Eu te convoco a soltar a língua no ano que logo vem! Solta a palavra, Carol, Ádila, SertãoSol, Fátima, Márcia, Rillary, Verônica, Rayane, Lysa, Nina, Thaís, Mariana, Aury, Ariane, Hannah, Yasmin, Milena, Bia, Quele, você que me lê agora, vamos?!
Pók Ribeiro
& todas que constroem estas Escritas em Revoadas
[i] ANZALDÚA, Glória. Falando em línguas: uma carta para as mulheres escritoras do terceiro mundo. Tradução: Édna M. Revista Estudos Feministas. Florianópolis: UFSC, v.8, n. 1, 2000, p. 229-236. Disponível em: https://periodicos.ufsc.br/index.php/ref/article/view/9880
Na coluna bimestral Escritas em revoada, Ádila Madança, Pók Ribeiro e SertãoSol trarão retalhos e reflexões das suas escrevivências e de outras tantas mulheres do semiárido baiano, interconectando literatura com outras linguagens artísticas produzidas por mulheres. As colunas alternarão reflexões em torno do processo político-poético, entrevistas com mulheres escritoras do semiárido e degustação de textos literários e outras criações artísticas, numa perspectiva de enfrentamento aos padrões coloniais silenciadores. A coluna irá ao ar…. de cada mês.
Sobre as colunistas:
Ádila Madança é artista e mãe, natural de Juazeiro/BA, que transita entre as linguagens da literatura, teatro e performance.

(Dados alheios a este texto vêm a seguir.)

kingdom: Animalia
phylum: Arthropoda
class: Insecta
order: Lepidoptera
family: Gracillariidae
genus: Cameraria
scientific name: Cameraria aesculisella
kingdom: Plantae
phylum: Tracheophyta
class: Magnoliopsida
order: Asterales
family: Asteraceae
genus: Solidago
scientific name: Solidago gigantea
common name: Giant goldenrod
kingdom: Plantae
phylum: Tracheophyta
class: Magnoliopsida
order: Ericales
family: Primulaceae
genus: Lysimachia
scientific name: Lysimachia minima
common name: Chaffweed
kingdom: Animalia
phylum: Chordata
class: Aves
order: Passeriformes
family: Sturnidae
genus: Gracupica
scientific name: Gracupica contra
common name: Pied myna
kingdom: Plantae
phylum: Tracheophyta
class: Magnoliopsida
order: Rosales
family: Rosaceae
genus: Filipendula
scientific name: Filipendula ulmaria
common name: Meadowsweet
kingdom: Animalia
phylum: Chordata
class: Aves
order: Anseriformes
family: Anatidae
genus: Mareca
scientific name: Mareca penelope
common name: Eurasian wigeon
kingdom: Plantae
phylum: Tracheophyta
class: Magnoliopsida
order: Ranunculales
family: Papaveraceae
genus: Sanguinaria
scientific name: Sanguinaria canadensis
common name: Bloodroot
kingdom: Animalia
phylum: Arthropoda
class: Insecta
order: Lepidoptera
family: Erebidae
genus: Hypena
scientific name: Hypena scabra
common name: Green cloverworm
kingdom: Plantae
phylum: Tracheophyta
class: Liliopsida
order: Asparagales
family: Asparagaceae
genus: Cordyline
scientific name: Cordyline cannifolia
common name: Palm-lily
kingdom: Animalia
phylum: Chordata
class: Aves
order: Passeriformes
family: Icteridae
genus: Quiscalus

Pók Ribeiro, é poeta, escritora e professora da educação básica. É autora dos livros Pedilua (2017) e Endométrio (2019) e um das organizadoras da LiterÁridas, uma antologia de mulheres poetas do semiárido baiano.
SertãoSol é artista arteira, agrocaatingueira e segue trançando caminhos poéticos que a levam a magia das linguagens literárias.